Work to complete:
Which lines of the entries contain the word "linecap"? Please list them.

Dataset content:
________________________________________
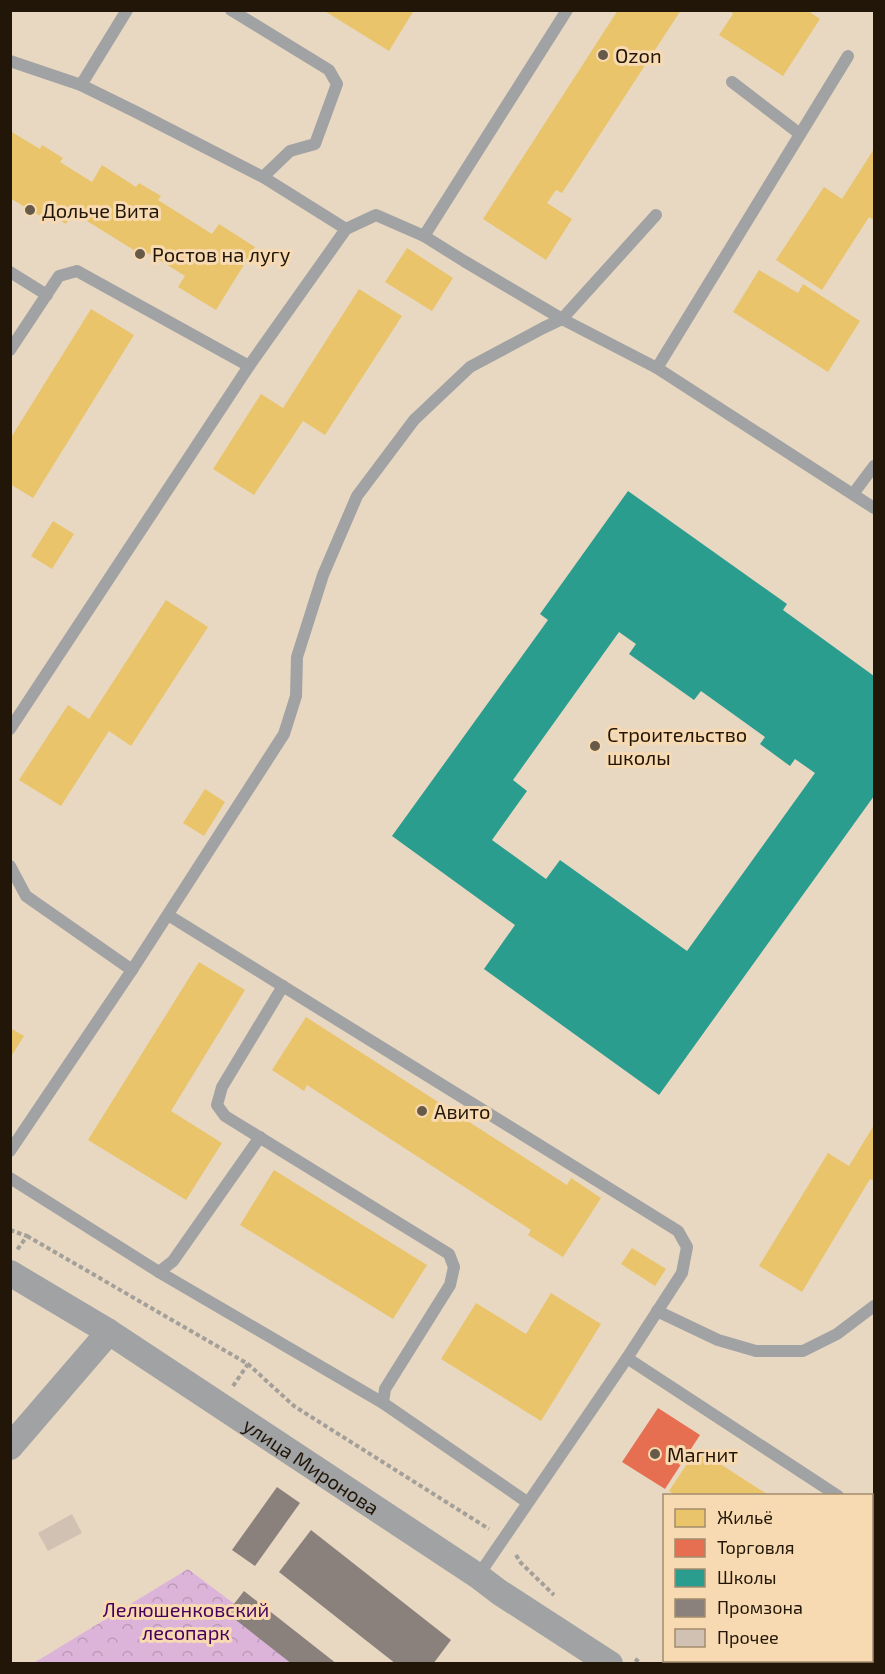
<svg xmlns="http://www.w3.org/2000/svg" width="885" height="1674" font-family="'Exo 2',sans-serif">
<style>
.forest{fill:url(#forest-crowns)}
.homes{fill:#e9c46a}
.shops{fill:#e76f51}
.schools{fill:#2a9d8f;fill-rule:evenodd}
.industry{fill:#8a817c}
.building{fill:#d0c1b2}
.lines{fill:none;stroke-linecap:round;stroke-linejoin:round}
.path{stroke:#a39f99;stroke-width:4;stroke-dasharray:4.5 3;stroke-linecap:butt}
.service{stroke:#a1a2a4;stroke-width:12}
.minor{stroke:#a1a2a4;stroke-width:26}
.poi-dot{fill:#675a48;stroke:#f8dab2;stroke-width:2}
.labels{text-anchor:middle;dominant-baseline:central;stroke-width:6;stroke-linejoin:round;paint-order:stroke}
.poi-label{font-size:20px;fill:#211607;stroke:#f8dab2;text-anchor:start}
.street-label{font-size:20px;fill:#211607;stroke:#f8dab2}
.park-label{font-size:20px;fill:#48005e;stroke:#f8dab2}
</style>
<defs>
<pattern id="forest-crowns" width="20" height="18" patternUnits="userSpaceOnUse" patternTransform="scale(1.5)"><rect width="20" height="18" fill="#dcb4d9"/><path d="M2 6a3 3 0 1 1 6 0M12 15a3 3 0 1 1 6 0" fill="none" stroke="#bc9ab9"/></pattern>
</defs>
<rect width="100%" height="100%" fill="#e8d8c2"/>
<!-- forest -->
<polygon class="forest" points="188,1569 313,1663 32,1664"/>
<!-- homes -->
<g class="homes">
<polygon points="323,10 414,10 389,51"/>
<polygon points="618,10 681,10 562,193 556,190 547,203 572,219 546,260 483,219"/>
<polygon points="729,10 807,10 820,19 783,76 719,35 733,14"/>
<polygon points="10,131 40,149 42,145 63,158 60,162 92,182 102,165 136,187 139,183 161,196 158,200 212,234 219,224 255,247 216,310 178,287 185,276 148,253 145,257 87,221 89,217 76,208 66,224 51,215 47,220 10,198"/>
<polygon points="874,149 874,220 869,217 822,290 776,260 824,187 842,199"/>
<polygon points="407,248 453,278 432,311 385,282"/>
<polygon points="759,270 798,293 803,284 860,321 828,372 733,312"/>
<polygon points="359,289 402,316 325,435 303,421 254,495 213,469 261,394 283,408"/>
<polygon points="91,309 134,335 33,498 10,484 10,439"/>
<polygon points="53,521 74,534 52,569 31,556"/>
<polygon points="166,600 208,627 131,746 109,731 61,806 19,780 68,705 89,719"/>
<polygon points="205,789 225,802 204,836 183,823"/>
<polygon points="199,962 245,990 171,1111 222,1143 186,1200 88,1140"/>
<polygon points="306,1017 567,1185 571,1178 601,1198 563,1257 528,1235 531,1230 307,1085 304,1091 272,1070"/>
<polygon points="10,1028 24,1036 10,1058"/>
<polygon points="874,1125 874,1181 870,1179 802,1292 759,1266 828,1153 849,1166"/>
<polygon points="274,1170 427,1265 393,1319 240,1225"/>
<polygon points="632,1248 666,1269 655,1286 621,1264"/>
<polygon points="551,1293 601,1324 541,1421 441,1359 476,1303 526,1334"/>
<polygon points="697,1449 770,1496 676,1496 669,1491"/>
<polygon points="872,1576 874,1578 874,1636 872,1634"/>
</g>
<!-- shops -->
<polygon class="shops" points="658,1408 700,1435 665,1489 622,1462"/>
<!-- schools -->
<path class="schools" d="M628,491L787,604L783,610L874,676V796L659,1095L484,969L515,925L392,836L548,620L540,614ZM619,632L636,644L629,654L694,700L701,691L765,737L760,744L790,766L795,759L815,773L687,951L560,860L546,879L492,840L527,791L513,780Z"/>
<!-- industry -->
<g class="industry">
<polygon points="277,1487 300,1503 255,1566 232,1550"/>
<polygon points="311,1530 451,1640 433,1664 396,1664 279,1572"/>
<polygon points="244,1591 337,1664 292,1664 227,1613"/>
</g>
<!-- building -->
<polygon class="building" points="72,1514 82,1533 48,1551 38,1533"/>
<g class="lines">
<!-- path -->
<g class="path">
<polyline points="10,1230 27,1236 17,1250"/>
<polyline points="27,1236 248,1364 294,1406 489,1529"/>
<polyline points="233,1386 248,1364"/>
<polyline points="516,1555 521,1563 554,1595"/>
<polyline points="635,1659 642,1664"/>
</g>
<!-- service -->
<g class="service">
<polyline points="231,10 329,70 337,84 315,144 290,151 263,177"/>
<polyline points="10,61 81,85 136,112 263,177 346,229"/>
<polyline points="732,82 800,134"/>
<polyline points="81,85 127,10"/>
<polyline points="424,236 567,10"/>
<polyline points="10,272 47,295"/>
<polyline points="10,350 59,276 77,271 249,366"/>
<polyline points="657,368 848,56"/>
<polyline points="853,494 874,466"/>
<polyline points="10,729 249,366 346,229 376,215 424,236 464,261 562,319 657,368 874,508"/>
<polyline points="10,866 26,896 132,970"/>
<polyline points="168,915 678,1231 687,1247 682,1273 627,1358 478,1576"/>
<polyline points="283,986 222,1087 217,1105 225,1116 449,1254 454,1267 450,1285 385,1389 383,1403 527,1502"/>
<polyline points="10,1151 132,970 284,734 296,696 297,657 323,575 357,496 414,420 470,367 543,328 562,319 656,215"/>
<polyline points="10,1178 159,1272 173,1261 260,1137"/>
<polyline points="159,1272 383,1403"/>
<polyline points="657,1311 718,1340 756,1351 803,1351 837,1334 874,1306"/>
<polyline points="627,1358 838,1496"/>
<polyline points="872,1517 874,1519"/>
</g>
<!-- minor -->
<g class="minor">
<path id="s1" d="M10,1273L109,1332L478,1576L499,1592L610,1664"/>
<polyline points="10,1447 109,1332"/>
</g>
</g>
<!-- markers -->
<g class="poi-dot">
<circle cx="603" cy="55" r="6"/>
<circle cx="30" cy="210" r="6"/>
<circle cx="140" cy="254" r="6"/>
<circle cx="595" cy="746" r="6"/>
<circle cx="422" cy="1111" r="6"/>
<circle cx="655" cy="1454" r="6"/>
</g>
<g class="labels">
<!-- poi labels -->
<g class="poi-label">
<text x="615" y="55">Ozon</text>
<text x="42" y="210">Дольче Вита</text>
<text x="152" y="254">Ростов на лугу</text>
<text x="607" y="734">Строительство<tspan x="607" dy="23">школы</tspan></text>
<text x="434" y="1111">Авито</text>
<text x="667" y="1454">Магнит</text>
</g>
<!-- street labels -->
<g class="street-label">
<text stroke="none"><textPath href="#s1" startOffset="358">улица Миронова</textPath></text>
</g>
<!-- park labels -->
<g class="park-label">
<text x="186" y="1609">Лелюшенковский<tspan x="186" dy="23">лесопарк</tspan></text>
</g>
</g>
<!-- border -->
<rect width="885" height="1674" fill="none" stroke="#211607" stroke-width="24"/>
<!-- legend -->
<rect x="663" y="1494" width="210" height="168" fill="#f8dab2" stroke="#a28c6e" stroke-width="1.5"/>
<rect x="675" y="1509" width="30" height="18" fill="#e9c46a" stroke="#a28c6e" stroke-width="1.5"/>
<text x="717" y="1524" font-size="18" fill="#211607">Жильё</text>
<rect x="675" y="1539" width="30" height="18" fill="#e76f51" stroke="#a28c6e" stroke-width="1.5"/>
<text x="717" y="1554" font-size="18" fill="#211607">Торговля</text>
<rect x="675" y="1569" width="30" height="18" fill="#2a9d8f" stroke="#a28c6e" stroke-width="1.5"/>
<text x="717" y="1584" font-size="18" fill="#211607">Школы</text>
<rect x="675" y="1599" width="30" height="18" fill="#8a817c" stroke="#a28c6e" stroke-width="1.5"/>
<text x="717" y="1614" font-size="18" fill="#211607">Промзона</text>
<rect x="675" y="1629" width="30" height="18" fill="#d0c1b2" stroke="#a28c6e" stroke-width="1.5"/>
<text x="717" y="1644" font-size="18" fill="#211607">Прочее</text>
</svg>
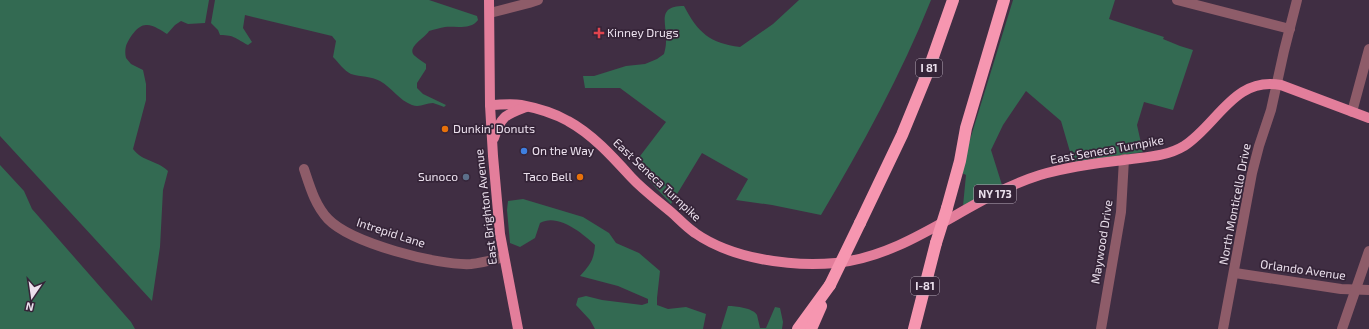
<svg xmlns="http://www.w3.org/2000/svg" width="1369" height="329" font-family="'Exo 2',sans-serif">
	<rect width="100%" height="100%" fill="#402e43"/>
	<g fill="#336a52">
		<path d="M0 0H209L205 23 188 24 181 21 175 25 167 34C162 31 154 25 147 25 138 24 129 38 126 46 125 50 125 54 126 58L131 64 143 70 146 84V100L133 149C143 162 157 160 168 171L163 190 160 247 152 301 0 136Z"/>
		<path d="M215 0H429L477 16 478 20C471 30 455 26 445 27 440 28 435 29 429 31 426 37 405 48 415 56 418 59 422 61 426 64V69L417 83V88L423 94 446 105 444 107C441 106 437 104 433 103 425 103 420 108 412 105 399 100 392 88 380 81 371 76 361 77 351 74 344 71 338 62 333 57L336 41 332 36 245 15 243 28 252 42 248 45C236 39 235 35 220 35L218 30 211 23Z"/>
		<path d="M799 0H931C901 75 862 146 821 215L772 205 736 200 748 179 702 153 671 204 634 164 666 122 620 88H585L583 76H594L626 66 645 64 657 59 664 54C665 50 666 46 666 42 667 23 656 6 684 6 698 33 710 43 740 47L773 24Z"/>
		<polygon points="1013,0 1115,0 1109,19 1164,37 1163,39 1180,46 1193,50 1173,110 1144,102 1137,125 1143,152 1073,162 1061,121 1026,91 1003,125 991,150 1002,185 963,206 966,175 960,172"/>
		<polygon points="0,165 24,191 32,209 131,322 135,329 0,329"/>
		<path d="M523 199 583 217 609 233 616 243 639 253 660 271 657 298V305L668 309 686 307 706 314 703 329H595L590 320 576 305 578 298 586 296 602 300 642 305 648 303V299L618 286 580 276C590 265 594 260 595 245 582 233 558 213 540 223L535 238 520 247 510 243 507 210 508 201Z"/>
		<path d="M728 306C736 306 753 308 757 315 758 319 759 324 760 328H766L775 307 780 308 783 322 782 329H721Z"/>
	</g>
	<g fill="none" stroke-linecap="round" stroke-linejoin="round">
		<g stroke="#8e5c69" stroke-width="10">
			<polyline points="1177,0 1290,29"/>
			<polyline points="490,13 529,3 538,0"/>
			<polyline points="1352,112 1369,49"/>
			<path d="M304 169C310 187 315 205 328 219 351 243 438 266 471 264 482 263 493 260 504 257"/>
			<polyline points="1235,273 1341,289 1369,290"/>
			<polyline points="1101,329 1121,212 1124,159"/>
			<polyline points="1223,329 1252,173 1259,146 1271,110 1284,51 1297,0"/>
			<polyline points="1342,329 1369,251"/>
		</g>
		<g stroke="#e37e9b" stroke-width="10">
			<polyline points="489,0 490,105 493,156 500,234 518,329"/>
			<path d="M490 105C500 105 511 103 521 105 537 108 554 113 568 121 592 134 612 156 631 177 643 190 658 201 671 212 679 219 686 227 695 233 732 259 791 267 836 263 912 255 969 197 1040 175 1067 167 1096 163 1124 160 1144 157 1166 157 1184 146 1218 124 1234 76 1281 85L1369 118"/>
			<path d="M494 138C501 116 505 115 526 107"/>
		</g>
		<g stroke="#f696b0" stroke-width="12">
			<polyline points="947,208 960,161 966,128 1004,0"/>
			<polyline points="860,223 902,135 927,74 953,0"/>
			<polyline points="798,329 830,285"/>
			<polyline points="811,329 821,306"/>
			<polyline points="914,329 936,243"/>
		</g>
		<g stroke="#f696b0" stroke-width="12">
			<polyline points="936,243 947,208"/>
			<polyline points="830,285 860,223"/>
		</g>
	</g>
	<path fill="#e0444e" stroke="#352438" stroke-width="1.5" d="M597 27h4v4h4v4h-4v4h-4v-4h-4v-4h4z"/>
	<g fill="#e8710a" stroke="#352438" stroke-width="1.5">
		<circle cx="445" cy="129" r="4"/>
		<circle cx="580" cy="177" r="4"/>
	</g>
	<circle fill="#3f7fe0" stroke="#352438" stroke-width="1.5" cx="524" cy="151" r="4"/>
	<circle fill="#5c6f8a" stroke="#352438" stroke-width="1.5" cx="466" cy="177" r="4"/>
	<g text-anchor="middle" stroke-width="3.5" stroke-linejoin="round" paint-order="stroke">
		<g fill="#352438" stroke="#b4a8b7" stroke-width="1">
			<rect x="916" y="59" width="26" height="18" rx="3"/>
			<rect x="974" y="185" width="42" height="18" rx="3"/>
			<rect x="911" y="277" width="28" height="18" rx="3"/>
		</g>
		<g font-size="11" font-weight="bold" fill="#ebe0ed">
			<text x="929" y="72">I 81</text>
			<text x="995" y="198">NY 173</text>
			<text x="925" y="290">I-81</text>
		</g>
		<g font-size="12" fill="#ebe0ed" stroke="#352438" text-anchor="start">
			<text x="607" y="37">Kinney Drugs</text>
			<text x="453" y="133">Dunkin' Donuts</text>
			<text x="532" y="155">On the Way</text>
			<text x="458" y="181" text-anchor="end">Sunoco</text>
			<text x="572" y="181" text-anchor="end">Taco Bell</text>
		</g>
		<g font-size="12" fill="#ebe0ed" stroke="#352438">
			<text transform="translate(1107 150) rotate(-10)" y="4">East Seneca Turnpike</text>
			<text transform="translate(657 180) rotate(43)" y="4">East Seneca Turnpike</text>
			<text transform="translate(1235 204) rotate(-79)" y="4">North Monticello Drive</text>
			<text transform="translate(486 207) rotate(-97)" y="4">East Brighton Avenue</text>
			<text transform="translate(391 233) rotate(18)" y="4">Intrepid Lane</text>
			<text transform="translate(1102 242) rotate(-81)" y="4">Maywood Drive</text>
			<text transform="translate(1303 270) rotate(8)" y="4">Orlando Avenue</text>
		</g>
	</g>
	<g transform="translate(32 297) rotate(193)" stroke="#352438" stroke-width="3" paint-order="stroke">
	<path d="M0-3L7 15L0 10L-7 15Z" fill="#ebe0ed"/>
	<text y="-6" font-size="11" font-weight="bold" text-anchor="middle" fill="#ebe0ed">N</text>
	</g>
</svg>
________________________________________
Answer section:
.lines{fill:none;stroke-linecap:round;stroke-linejoin:round}
.path{stroke:#a39f99;stroke-width:4;stroke-dasharray:4.5 3;stroke-linecap:butt}
	<g fill="none" stroke-linecap="round" stroke-linejoin="round">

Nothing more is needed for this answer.